The data set used in this study was collected as part of the EU SIESTA project40 in the period from 1997 to 2000 in seven labs from five European countries. The study was approved by the local ethical committee of each research group. The ethical committees of the following departments have approved the study: Department of Psychiatry, School of Medicine, University of Vienna, Austria; Department of Neurology, School of Medicine, University of Vienna, Austria; Area d’Investigacio Farmacologica, Institut de Recerca de l’Hospital de la Santa Creu i Sant Pau, Barcelona, Spain; Department of Psychiatry, Free University of Berlin, Germany; Zentrum fur Innere Medizin, Klinikum der Philipps-Universitat Marburg, Germany; Department of Psychiatry, University of Mainz, Germany Department of Clinical Neurophysiology, Tampere University Hospital, Finland; Sleep Center, Westeinde Hospital, Den Haag, The Netherlands. All participants signed informed consent.The study was carried out in accordance with the relevant guidelines and regulations. Each participant was monitored for a total of 15 days and at day 7 and 8 participants were invited to sleep in the sleep laboratory to collect overnight PSG. The PSG included EEG, ECG, EOG and EMG measurements. Each recording was scored by two trained somnologists from different sleep centers according to the RnK guidelines41, and revised by a third expert who took the final decision in case of disagreement.

The total number of participants was 292, from whom 584 nights of recordings were collected comprising 541.214 annotated sleep epochs. Of those participants, 126 were female (252 nights, 43.3% of the data set). Participants had no history of alcohol use, drug use or irregular shift work. The data set further includes a total of 26 patients (52 nights) with insomnia disorder, International Classification of Diseases, tenth edition (ICD-10) F51.0. Insomnia was either related to a mild to moderate generalized anxiety disorder (ICD-10 F51.0) or mood disorder (ICD-10 F51.0 and F3). Furthermore, 51 patients (102 nights) were diagnosed with sleep apnea (ICD-10 G47.3), 5 patients (10 nights) with periodic limb movement disorder (ICD-10 G25.8), and 15 patients (30 nights) with Parkinson’s disease (ICD-10 G20)40. The total number of patients with a sleep or sleep-disturbing disorder was 97.

» Data records
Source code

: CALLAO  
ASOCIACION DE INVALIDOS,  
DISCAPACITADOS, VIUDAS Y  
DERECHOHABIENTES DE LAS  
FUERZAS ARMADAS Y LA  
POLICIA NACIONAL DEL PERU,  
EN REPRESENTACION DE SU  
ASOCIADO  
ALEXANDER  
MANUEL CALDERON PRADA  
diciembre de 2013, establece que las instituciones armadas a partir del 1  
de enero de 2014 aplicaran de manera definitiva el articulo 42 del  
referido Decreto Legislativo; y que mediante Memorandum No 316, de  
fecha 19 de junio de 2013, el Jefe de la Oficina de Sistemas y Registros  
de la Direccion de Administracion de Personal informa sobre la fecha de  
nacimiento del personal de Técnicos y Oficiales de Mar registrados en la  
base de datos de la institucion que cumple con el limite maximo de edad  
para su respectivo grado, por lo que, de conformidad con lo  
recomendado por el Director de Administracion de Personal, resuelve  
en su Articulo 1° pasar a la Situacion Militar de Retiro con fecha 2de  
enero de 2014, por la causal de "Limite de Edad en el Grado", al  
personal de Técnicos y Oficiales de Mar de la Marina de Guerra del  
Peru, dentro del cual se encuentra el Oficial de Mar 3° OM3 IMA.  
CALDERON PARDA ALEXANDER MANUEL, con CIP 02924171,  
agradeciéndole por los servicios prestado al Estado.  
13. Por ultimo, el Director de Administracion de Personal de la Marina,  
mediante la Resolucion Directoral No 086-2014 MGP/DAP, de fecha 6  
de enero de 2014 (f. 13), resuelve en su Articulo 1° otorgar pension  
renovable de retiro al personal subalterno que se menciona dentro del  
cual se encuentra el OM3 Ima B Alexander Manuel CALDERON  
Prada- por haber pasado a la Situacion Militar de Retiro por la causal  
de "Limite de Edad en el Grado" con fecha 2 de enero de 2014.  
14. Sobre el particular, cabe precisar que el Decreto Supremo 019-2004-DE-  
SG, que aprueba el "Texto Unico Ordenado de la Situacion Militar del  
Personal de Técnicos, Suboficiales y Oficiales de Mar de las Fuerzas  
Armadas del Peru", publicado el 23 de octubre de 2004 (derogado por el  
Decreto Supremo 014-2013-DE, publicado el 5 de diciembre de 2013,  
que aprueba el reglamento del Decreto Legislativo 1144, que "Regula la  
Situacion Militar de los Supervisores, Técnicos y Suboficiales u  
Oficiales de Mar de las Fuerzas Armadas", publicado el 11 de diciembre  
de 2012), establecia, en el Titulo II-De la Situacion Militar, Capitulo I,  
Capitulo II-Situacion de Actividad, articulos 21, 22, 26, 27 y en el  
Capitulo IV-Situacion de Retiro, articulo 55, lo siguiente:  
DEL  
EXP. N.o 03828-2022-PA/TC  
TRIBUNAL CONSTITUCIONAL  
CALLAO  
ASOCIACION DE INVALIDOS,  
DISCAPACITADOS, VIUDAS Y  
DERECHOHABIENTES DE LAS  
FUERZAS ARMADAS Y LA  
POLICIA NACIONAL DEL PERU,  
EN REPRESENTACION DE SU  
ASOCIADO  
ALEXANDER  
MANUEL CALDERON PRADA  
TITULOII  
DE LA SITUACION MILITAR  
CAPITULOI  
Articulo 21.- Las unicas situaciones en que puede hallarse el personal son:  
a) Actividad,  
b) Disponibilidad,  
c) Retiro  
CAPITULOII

» What to do
(a) In the sleep study text, who took the final decision when the two somnologists scoring a recording disagreed?
(b) Do these statements agree with the sleep study text? For each, answer yes or no and quote the words of the text that decide it.
(i) The data were gathered in seven labs across five European countries.
(ii) Participants slept in the sleep laboratory on the first two days of monitoring.
(iii) Fifteen of the patients had Parkinson's disease.
(c) Write the next part of the sleep study text, picking up after its final sentence.

» Results for each task
(a) A third expert, who revised each recording.

(b)
(i) Yes: "in seven labs from five European countries"
(ii) No: "at day 7 and 8 participants were invited to sleep in the sleep laboratory"
(iii) Yes: "15 patients (30 nights) with Parkinson’s disease"

(c)
More details regarding participants and study design were described by Klosh et al.40. Table 2 contains participant demographics and sleep statistics.

Table 2 Demographics and sleep statistics of participants in the Siesta data set. Sleep statistics are computed based on the sleep stage annotation of the data set.

Feature extraction

This study used a set of 132 HRV features extracted from inter-beat intervals (IBIs) computed from ECG. For this, a beat detection algorithm was used first to pre-process the signal to a sequence of IBI values. The algorithm was a modification42 of the Hamilton-Tompkins beat detection algorithm43. All features are summarized in Table 3 with citations to the original manuscripts.

Table 3 Cardiac features used in the study.

A large part of the feature set from these IBI sequences has been described in earlier work where a set of cardiac and respiratory features were evaluated7, however only the cardiac subset of the features is used in this work as no respiratory signal was included. The features were computed for each 30 second epoch of sleep by using a 4.5 minute window of heart beat data centred around the epoch (except when stated otherwise in Table 3). These were measures of HRV in the time domain, the frequency domain, results of entropy analysis, detrended fluctuation analysis, several measures of signal energy as well as features approximating the cardiorespiratory coupling during sleep by inspecting the regularity of the heart beat rhythm. Furthermore, Teager energy was used to characterize transition points and local maxima in IBI series44, including the mean energy, percentage of transition points and maxima, mean and standard deviation of intervals between transition points and maxima, mean and standard deviation of the amplitude of normalized IBI at transition points and maxima, all calculated based on the IBI time series, and on the first intrinsic mode function after empirical mode decomposition45.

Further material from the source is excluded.